## Available data
+++++

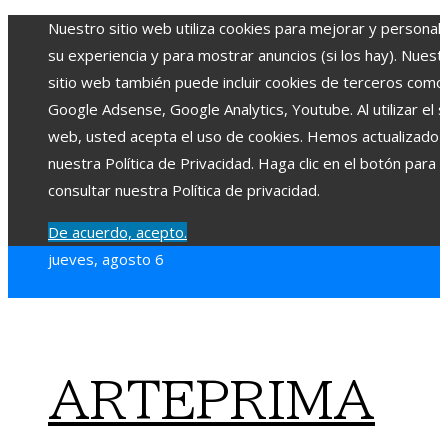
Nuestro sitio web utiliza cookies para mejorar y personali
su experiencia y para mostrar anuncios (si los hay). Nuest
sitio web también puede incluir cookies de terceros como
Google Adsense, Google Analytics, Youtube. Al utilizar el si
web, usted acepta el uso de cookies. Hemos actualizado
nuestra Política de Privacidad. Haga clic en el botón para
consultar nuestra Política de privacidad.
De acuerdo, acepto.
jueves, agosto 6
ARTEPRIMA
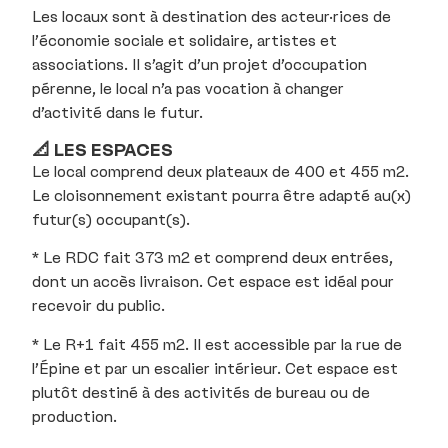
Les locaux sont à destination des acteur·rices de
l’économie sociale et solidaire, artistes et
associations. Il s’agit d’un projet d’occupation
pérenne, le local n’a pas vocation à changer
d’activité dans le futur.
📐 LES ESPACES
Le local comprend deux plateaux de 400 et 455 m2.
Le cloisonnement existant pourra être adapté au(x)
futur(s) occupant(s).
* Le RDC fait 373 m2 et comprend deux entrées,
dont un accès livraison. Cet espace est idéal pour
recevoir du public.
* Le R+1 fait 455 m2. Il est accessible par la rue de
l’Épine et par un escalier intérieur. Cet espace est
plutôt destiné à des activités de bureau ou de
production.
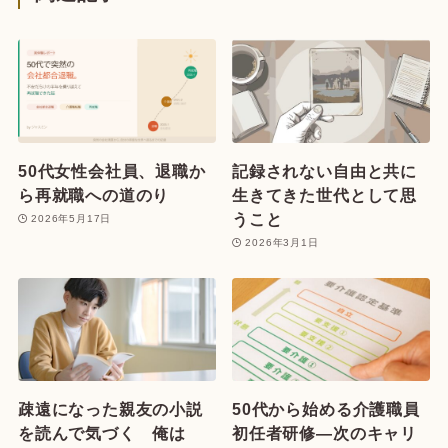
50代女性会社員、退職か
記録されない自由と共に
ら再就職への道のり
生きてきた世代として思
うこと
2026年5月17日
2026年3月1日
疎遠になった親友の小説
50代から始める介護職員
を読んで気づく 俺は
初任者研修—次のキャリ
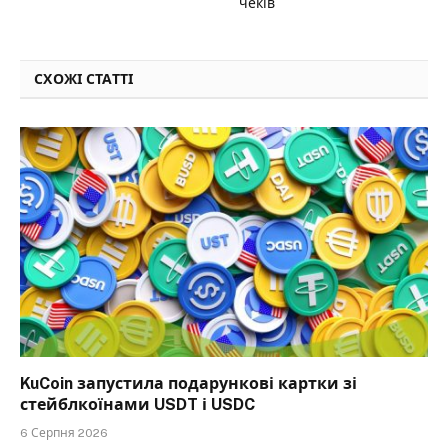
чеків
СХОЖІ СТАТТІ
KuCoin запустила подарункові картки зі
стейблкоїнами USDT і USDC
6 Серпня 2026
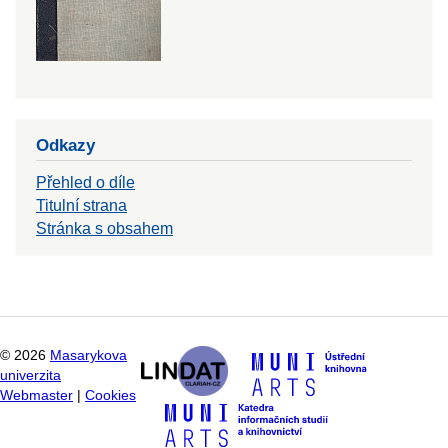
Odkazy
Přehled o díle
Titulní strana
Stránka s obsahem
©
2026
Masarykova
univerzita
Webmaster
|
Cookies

+++++

## Problem to work on
Strip out the pictures and quote the remaining data word for word.

## Response below
Nuestro sitio web utiliza cookies para mejorar y personali
su experiencia y para mostrar anuncios (si los hay). Nuest
sitio web también puede incluir cookies de terceros como
Google Adsense, Google Analytics, Youtube. Al utilizar el si
web, usted acepta el uso de cookies. Hemos actualizado
nuestra Política de Privacidad. Haga clic en el botón para
consultar nuestra Política de privacidad.
De acuerdo, acepto.
jueves, agosto 6
ARTEPRIMA
Les locaux sont à destination des acteur·rices de
l’économie sociale et solidaire, artistes et
associations. Il s’agit d’un projet d’occupation
pérenne, le local n’a pas vocation à changer
d’activité dans le futur.
📐 LES ESPACES
Le local comprend deux plateaux de 400 et 455 m2.
Le cloisonnement existant pourra être adapté au(x)
futur(s) occupant(s).
* Le RDC fait 373 m2 et comprend deux entrées,
dont un accès livraison. Cet espace est idéal pour
recevoir du public.
* Le R+1 fait 455 m2. Il est accessible par la rue de
l’Épine et par un escalier intérieur. Cet espace est
plutôt destiné à des activités de bureau ou de
production.
50代女性会社員、退職か
記録されない自由と共に
ら再就職への道のり
生きてきた世代として思
うこと
2026年5月17日
2026年3月1日
疎遠になった親友の小説
50代から始める介護職員
を読んで気づく 俺は
初任者研修—次のキャリ
чеків
СХОЖІ СТАТТІ
KuCoin запустила подарункові картки зі
стейблкоїнами USDT і USDC
6 Серпня 2026
Odkazy
Přehled o díle
Titulní strana
Stránka s obsahem
©
2026
Masarykova
univerzita
Webmaster
|
Cookies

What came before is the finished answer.